By the way, if you're going to keep a Betta in there, and you're going to stick with 30w of lighting on that tank, I'd make sure to include some floating plants or moss of some kind, thats a lot of light and you'll want to give your Betta some shaded places to feel comfortable.


----------



## Mad Professor (Oct 3, 2008)

I'm guessing PFS is a poor substrate for any plants? If that is so, my 29Gal project has sand as a substrate and I was going to make that tank a planted tank too. But if sand is going to be the problem, then I best start saving up for a new substrate. 10 Gal I can do now but 29 Gal is going to have to wait.

Well this sucks.... for me I guess.


----------



## Phonemonkey (Oct 19, 2006)

Mad Professor said:


> I'm guessing PFS is a poor substrate for any plants? If that is so, my 29Gal project has sand as a substrate and I was going to make that tank a planted tank too. But if sand is going to be the problem, then I best start saving up for a new substrate. 10 Gal I can do now but 29 Gal is going to have to wait.
> 
> Well this sucks.... for me I guess.


Its not so much that its a problem as much as that you won't see nearly as good results with plain sand as with something like flourite or another substrate that is specifically for plants. One idea if you want to keep the sand in your tanks, but do plants, is to get some of the flourite black sand and mix it in with your current sand.
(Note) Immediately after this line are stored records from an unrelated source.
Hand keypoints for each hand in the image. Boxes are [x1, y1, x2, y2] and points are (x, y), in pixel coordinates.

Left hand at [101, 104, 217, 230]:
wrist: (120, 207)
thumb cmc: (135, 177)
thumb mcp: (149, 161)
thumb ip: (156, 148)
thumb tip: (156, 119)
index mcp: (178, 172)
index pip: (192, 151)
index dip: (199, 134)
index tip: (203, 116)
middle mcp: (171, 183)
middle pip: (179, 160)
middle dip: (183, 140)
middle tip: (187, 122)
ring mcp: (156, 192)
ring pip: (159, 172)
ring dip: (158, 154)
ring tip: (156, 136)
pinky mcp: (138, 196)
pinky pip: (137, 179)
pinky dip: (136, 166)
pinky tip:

Heres an article you might find encouraging:

http://www.plantedtank.net/articles/Sand-Substrate/20/

One other thing I want to mention, others here may disagree with me, but for a 10g tank, I would consider going with just one 15w strip. The normal 'watts per gallon' rule of thumb starts to break down when talking about tanks as small as 10g, and if you use too much light, without fast growing plants and co2 injection, you'll likely end up with constantly aggravating algae growth.


----------



## Mad Professor (Oct 3, 2008)

Which would be better, a mix substrate or a flourite substrate?

I don't even remember why I got PFS in the first place.

I'm just getting into the planted tank scene and I've been doing very well with my 20gal guppy tank with Crypt wendtii, java ferns and wisteria and thats with blue gravel and 20w NO strip light.


----------